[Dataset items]
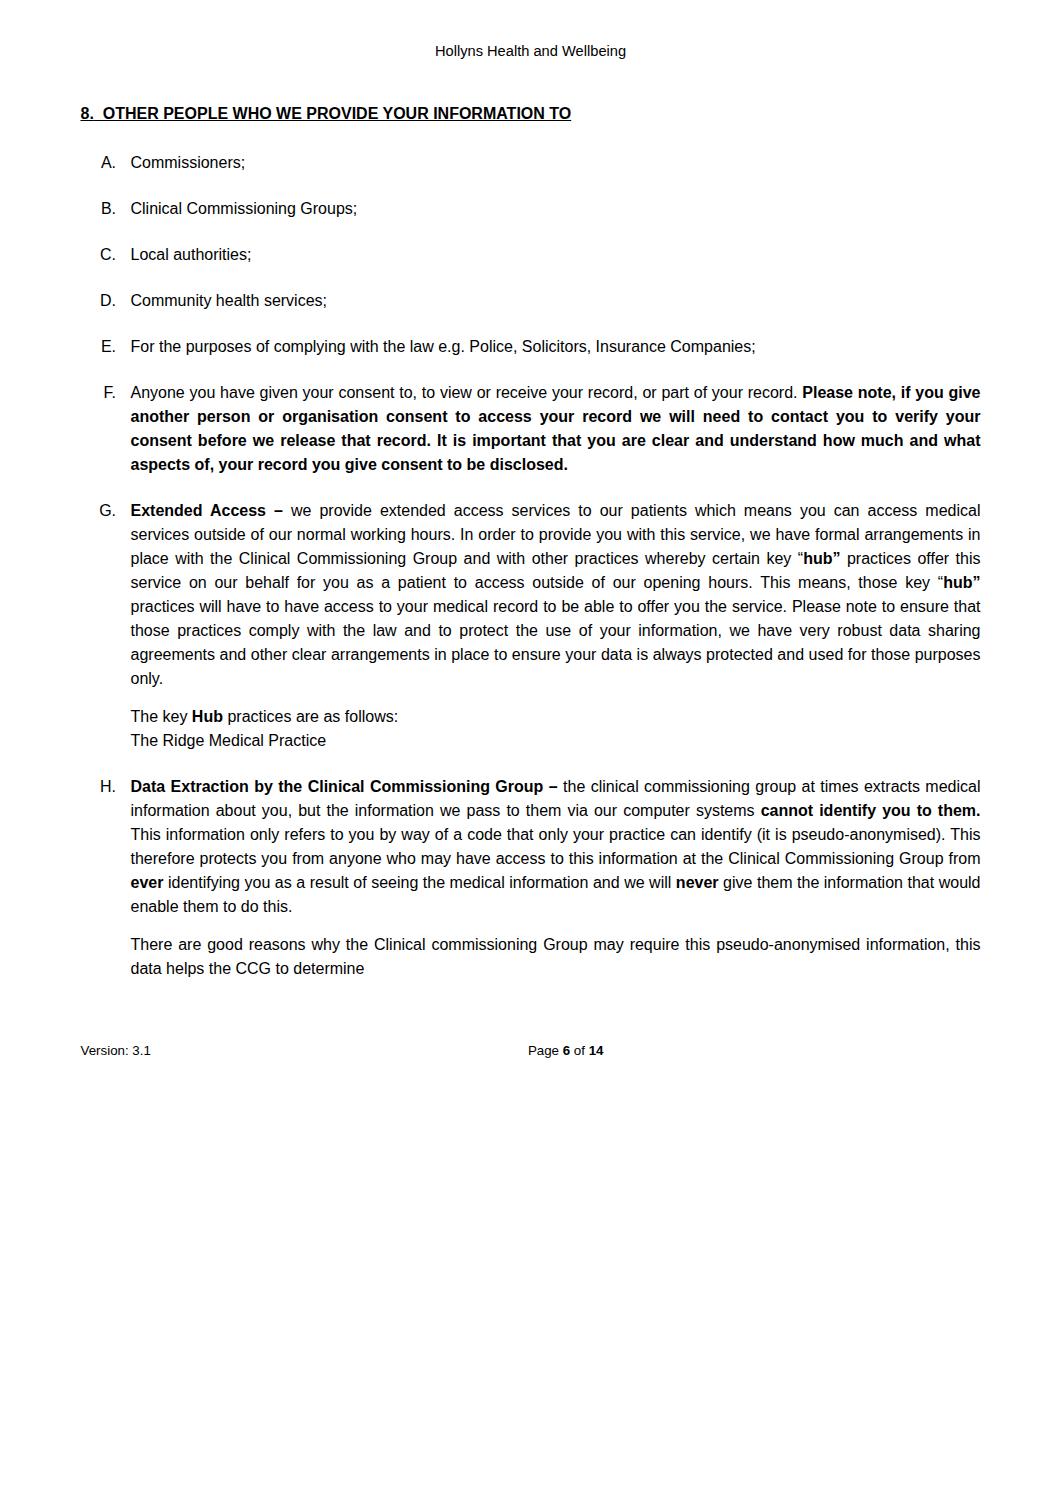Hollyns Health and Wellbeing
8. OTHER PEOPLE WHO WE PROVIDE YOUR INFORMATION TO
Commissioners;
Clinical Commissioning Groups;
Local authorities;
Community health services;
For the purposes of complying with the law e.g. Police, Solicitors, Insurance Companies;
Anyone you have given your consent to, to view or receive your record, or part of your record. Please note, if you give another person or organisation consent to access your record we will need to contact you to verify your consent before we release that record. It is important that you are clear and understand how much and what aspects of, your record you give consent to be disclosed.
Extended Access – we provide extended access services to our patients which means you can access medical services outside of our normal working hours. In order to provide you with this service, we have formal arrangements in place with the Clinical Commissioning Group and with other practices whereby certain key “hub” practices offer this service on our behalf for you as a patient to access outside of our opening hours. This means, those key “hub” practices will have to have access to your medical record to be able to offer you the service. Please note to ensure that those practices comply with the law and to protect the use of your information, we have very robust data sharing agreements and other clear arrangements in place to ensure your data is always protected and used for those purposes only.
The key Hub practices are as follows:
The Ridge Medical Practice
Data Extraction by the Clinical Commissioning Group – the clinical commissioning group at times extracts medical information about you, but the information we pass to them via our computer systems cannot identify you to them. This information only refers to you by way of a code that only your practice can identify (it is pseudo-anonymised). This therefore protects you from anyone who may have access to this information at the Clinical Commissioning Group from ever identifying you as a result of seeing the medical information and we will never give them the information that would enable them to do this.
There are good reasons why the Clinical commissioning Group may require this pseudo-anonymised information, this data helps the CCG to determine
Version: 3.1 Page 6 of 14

-- Task brief --
Starting from the first line of the entries above, print each line exactly until the line containing "Anyone you have" has been printed, and skip the pictures.

-- The completed task --
Hollyns Health and Wellbeing
8. OTHER PEOPLE WHO WE PROVIDE YOUR INFORMATION TO
Commissioners;
Clinical Commissioning Groups;
Local authorities;
Community health services;
For the purposes of complying with the law e.g. Police, Solicitors, Insurance Companies;
Anyone you have given your consent to, to view or receive your record, or part of your record. Please note, if you give another person or organisation consent to access your record we will need to contact you to verify your consent before we release that record. It is important that you are clear and understand how much and what aspects of, your record you give consent to be disclosed.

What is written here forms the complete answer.